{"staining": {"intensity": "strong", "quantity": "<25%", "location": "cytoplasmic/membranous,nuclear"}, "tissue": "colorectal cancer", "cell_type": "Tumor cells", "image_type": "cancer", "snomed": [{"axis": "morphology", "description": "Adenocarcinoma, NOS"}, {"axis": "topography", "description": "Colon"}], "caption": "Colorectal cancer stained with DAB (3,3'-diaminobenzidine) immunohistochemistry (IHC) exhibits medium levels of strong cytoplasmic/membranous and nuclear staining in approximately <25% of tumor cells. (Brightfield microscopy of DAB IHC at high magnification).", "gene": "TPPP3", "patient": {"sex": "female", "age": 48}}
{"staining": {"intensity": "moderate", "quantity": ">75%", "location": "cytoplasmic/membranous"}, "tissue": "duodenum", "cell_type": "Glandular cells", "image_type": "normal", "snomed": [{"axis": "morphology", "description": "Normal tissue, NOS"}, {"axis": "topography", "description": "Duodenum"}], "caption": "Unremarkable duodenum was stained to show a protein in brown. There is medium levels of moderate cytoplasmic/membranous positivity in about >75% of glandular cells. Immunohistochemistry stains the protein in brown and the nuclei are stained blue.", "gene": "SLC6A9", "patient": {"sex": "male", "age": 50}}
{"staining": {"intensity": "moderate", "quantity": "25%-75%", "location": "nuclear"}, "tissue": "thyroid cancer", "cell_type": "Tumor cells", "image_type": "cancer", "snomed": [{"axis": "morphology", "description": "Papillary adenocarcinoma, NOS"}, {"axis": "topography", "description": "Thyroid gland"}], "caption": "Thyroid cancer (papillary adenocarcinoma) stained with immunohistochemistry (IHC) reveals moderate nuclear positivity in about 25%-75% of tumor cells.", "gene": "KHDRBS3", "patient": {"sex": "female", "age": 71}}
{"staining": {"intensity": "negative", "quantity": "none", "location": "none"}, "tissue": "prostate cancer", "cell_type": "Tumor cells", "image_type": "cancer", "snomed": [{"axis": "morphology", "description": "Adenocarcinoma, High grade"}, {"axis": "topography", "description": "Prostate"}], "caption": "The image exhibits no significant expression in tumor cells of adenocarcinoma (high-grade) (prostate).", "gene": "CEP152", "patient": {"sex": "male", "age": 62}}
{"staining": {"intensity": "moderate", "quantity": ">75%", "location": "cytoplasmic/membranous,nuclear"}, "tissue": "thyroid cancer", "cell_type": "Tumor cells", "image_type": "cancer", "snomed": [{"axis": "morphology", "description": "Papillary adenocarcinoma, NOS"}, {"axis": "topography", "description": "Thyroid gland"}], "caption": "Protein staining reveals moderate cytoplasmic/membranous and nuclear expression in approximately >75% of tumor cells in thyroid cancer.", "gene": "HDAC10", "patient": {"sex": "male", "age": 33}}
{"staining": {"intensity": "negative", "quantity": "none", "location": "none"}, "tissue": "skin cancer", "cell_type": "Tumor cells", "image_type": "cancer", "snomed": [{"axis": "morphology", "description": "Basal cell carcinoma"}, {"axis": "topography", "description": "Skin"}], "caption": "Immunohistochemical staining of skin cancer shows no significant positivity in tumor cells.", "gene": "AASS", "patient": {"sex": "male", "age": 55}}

■ ■ ■ ■ ■ ■ ■

■ **WHAT YOU ARE ASKED TO DO**: Track down every line in the entries that includes the string "Papillary", and copy it.

■ **FINAL ANSWER**:
{"staining": {"intensity": "moderate", "quantity": "25%-75%", "location": "nuclear"}, "tissue": "thyroid cancer", "cell_type": "Tumor cells", "image_type": "cancer", "snomed": [{"axis": "morphology", "description": "Papillary adenocarcinoma, NOS"}, {"axis": "topography", "description": "Thyroid gland"}], "caption": "Thyroid cancer (papillary adenocarcinoma) stained with immunohistochemistry (IHC) reveals moderate nuclear positivity in about 25%-75% of tumor cells.", "gene": "KHDRBS3", "patient": {"sex": "female", "age": 71}}
{"staining": {"intensity": "moderate", "quantity": ">75%", "location": "cytoplasmic/membranous,nuclear"}, "tissue": "thyroid cancer", "cell_type": "Tumor cells", "image_type": "cancer", "snomed": [{"axis": "morphology", "description": "Papillary adenocarcinoma, NOS"}, {"axis": "topography", "description": "Thyroid gland"}], "caption": "Protein staining reveals moderate cytoplasmic/membranous and nuclear expression in approximately >75% of tumor cells in thyroid cancer.", "gene": "HDAC10", "patient": {"sex": "male", "age": 33}}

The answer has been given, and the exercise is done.